• _TASK GOAL_
Change "pose" to "camera" wherever it occurs in the material below, leaving everything else as it is. Omit the pictures from your answer.

(Stored entries)

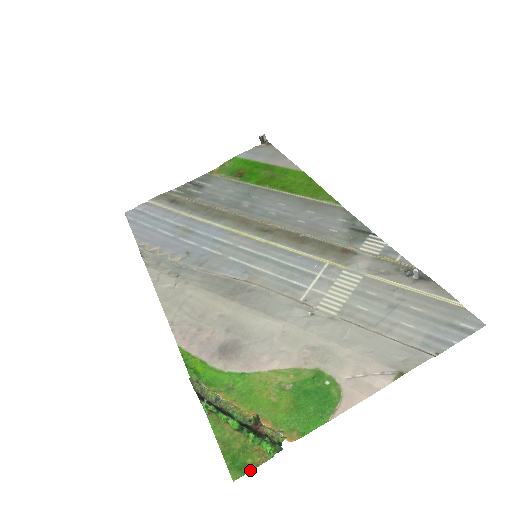
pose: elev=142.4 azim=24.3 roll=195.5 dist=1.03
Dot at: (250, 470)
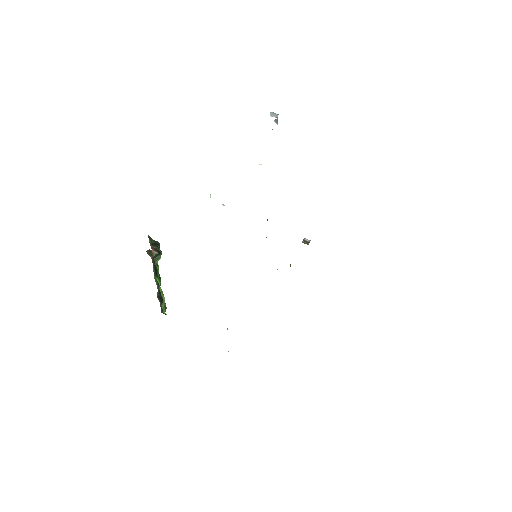
Dot at: occluded
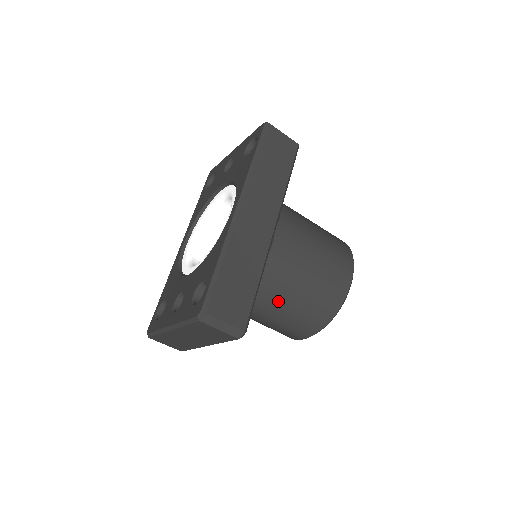
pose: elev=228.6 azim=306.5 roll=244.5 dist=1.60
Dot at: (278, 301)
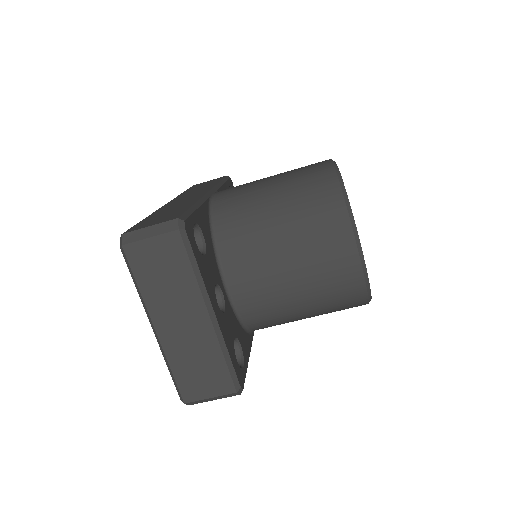
Dot at: (262, 227)
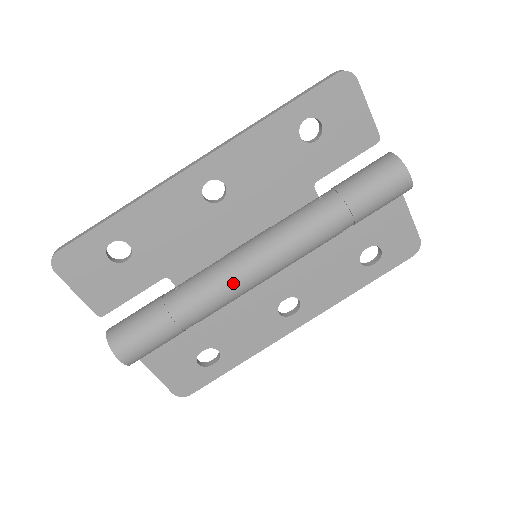
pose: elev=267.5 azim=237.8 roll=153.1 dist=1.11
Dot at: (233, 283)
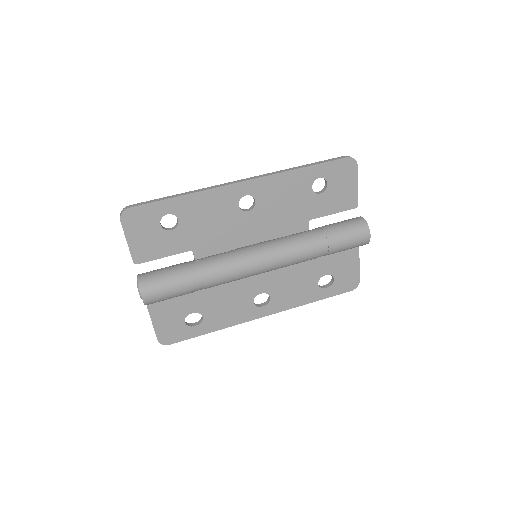
Dot at: (240, 268)
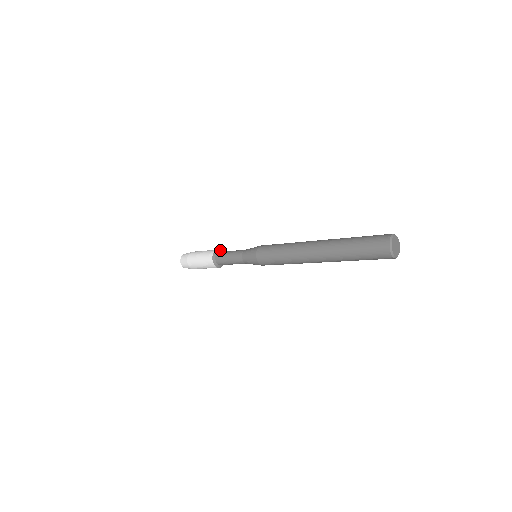
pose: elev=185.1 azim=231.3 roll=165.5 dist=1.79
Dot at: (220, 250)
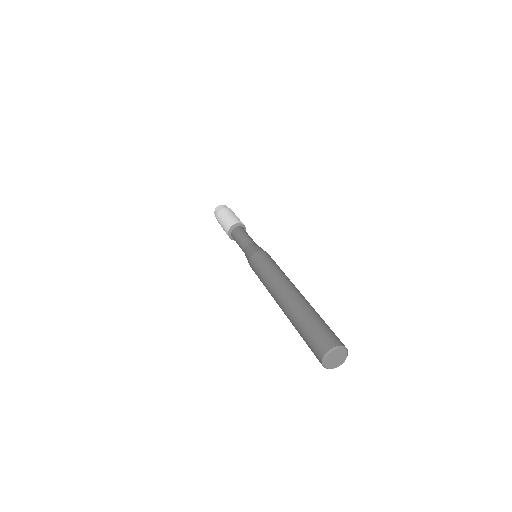
Dot at: occluded
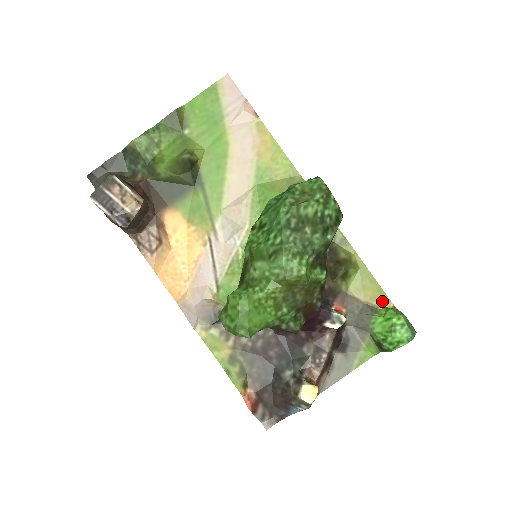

• _RIGHT ANSWER_
camera: elev=142.4 azim=24.3 roll=195.5 dist=1.03
Dot at: (250, 470)
Dot at: occluded
camera: elev=228.6 azim=306.5 roll=244.5 dist=1.60
Dot at: (278, 301)
Dot at: (262, 227)
camera: elev=267.5 azim=237.8 roll=153.1 dist=1.11
Dot at: (233, 283)
Dot at: (240, 268)
camera: elev=185.1 azim=231.3 roll=165.5 dist=1.79
Dot at: (220, 250)
Dot at: occluded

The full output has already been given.